Search code examples
compiler-constructionantlrantlr4compiler-optimization

ANTLR doesn't recognize the wrong keyword


I'm noob in ANTLR. I'm building a compiler for a simple language, but I don't understand why, if I write the wrong keybord, the compiler doesn't give me the right error.

That's my grammar:

            grammar Exercise;

            block  : '{' statement* '}';

            statement : assignment ';' 
                      | deletion ';' 
                      | print ';'
                      | declaration* ';'
                      | ifStat
                      | functionDecl
                      | exp
                      | block+
                      ;


            assignment : ID '=' exp;

            type  : 'int'
                  | 'boolean'
                  ;

            typeF  : 'void' ;


            declaration : type ID ;

            deletion : 'delete' ID;

            print  : 'print' exp;

            bool  : 'true' 
                  | 'false' 
                  ;

            exp : '(' exp ')'   
                | ID '(' expList? ')'
                | NUMBER 
                | bool
                | ID
                ;

            expIF   : ID EQ ID
                    | ID EQ bool
                    | ID GT ID
                    | ID LT ID
                    | ID NEQ ID 
                    | ID GTEQ ID
                    | ID LTEQ ID
                    | NOT ID
                    | ID 
                    ;

            ifStat  : 'if' '('expIF')' 'then' block ('else' block)? ;

            formalParameter  : declaration 
                             | rif declaration
                             ;

            rif : 'var';

            formalParameters    : formalParameter (',' formalParameter)* ; 

            functionDecl    : typeF ID LPAR formalParameters? RPAR block ; 

            expList : ID (',' ID )* ; 

            //IDs
            fragment CHAR  : 'a'..'z' |'A'..'Z' ;
            ID              : (CHAR)+ | (DIGIT)+ ;

            //Numbers
            fragment DIGIT : '0'..'9'; 
            NUMBER          : DIGIT+;

            OR : '||';
            AND : '&&';
            NOT : '!';
            EQ : '==';
            NEQ : '!=';
            GT : '>';
            LT : '<';
            GTEQ : '>=';
            LTEQ : '<=';
            LPAR : '(';
            RPAR : ')';

            //ESCAPE SEQUENCES
            WS              : (' '|'\t'|'\n'|'\r')-> skip;
            LINECOMMENTS  : '//' (~('\n'|'\r'))* -> skip;
            BLOCKCOMMENTS    : '/*'( ~('/'|'*')|'/'~'*'|'*'~'/'|BLOCKCOMMENTS)* '*/' -> skip;
            ERR: . -> channel(HIDDEN);

Here my main:

   public static void main(String[] args) {

   //create lexer

       ExerciseLexer lexer = new ExerciseLexer(new ANTLRInputStream("{ double a ;  boolean d; a = 4 ; {boolean d ; int a} int s;}") );

   //create parser
       CommonTokenStream tokens = new CommonTokenStream(lexer);
       ExerciseParser parser = new ExerciseParser(tokens);

   //tell the parser to build the AST
        parser.setBuildParseTree(true);

    //build custom visitor
        ExerciseVisitorImpl visitor = new ExerciseVisitorImpl();
        ParseTree pt = parser.block();
        visitor.visit(pt);  

For example, in this case, I should get an error for the "double" keyword, but I get "line 1:51 extraneous input '}' expecting {'boolean', ';', 'int'}". What is the problem? Thank you so much!


Solution

  • In your grammar, a statement is an exp. You probably meant exp ';'.

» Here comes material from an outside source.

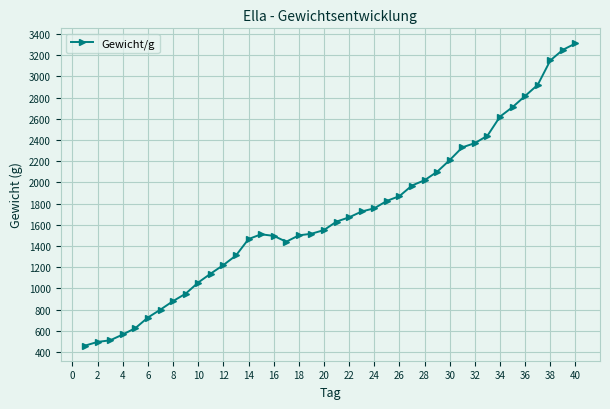

What is the value of the 8th point from the left?

880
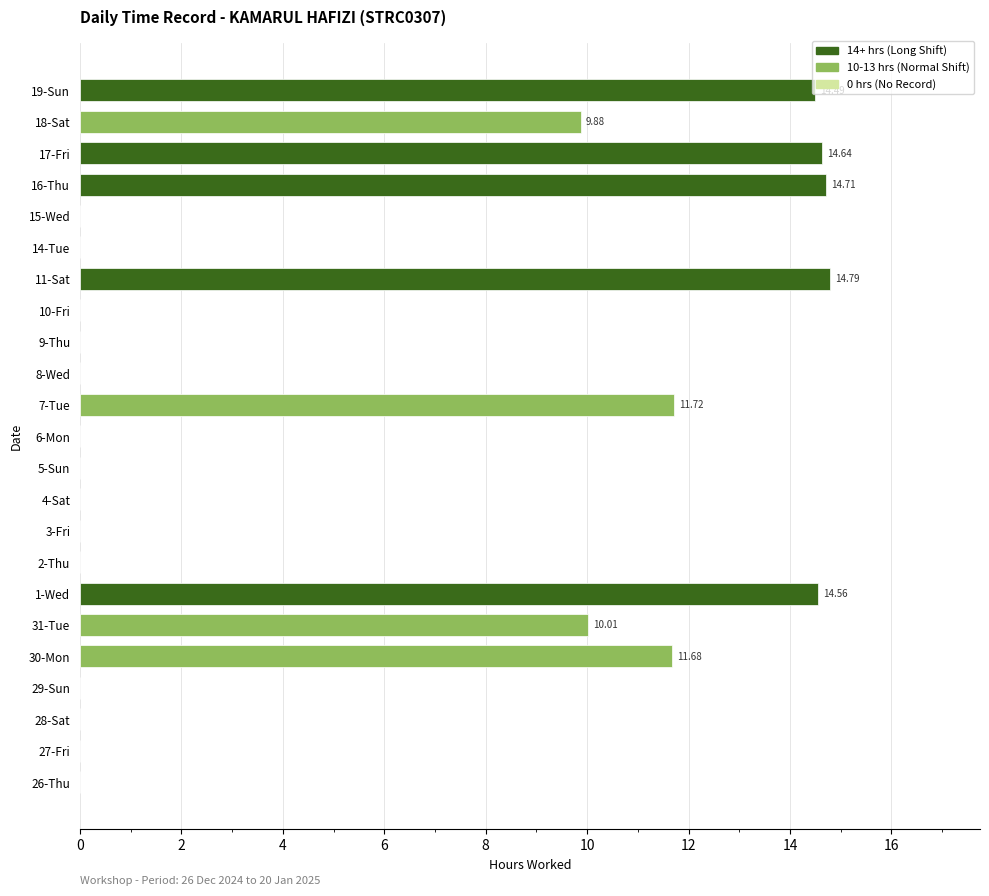

What is the change in value from 26-Thu to 7-Tue?

+11.7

    As written, a block is statement* and that can match exp exp. Since ID is an exp and double and a are both IDs, double a is recognised as two consecutive statements.

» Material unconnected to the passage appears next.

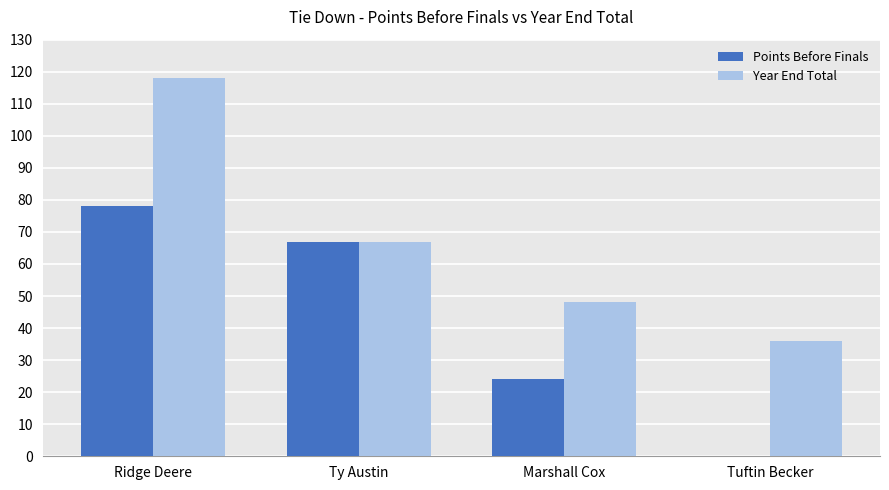

What is the difference between the Points Before Finals values at Ridge Deere and Marshall Cox?

54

    Also, your grammar recognises declaration* ';' as a statement. Since declaration* includes the case of zero declarations -- that is, the empty string -- a lone ; matches that production. I don't know if that is really what you want, but I strongly suspect that you did not want to match two consecutive declaration without a semicolon separating them.